At one point, I venture to suggest, our author's approach misfires. John Rawls famously supports inequality only to the extent it benefits the least well-off class in society. But, Professor Tullock asks, shouldn't Rawls support on his own principles even greater equality than he in fact does? The really worst off are the dying and those with terrible illnesses such as multiple sclerosis. Should not the difference principle be applied to benefit them? In that case, we would require immense transfers of income to raise the utility of those unfortunates. But Rawls does not support this sort of redistribution.
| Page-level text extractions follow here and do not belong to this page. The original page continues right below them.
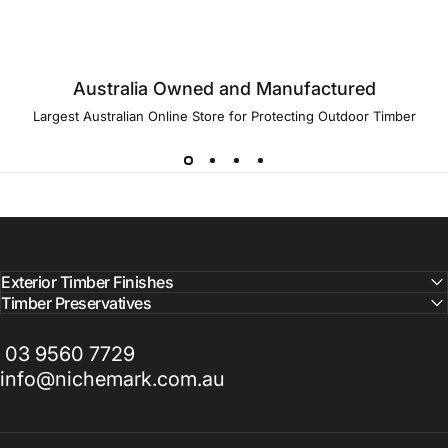
Australia Owned and Manufactured
Largest Australian Online Store for Protecting Outdoor Timber
Exterior Timber Finishes
Timber Preservatives
03 9560 7729
info@nichemark.com.au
Does he then genuinely support the difference principle?

By now, you no doubt recognize Tullock's usual argument scheme in action. This time, though, it does not work. Rawls explicitly confines his theory to those who mutually contribute to increasing the social product. Self-interested choosers behind the veil of ignorance would have no reason to take Tullock's class of badly off people into account. Fortunately, there are abundant other arguments sufficient to overthrow Rawls's egalitarian concoctions.

Readers influenced by Murray Rothbard will, I am sure, note that the two economists have very different casts of mind. Rothbard had a theory of the rights people actually have. Tullock advances no ethical principles of his own: instead, he probes the principles held by others and endeavors to find inconsistencies in them. Though Rothbard's approach reaches further, Tullock's Socratic inquiries are a very useful supplement.

I fear that Professor Tullock applies his argument scheme to Rothbardians as well as egalitarians. If you accept a Lockean theory of property acquisition, might it not turn out that you are now a trespasser? Perhaps the area on which you now stand was once unjustly taken from an Indian tribe that had acquired it in proper Lockean fashion. For the reasons stated in my review of The Ethics of Liberty in the present issue, I am inclined to think that Rothbardians have successfully responded to Tullock here.

Professor Tullock is no more inclined to accept the pieties of democracy than he is those of egalitarianism. Most people profess belief in majority-rule democracy as the best method of making governmental decisions; but (Tullock's familiar question) do we really believe this? Do we favor abolition of jury verdicts by unanimous vote, the presidential veto, a Senate in which the states are represented equally without regard to population and similar non-majoritarian institutions? If we are not prepared to jettison these institutions, then we are not the majority rule democrats we claim to be.

Tullock's style of argument is unsettling. I shall in conclusion suggest a very speculative replay to the argument he advances. He says: "If you support A, then you should support B. But you do not. Therefore it is questionable whether you support A." Can an escape be found by saying this?: "I acknowledge that if I support A, I ought to support B. If in fact I do not, this is an interesting psychological peculiarity about me; but it does not suffice to show that I don't in fact support A. Neither does it show that it is irrational for me to continue to support A. Perhaps it is irrational of me instead not to endorse B."

Revenons sur la terre. Tullock is a thinker from whom all classical liberals can learn a great deal. With Nietzchean force, he summons us away from hypocrisy.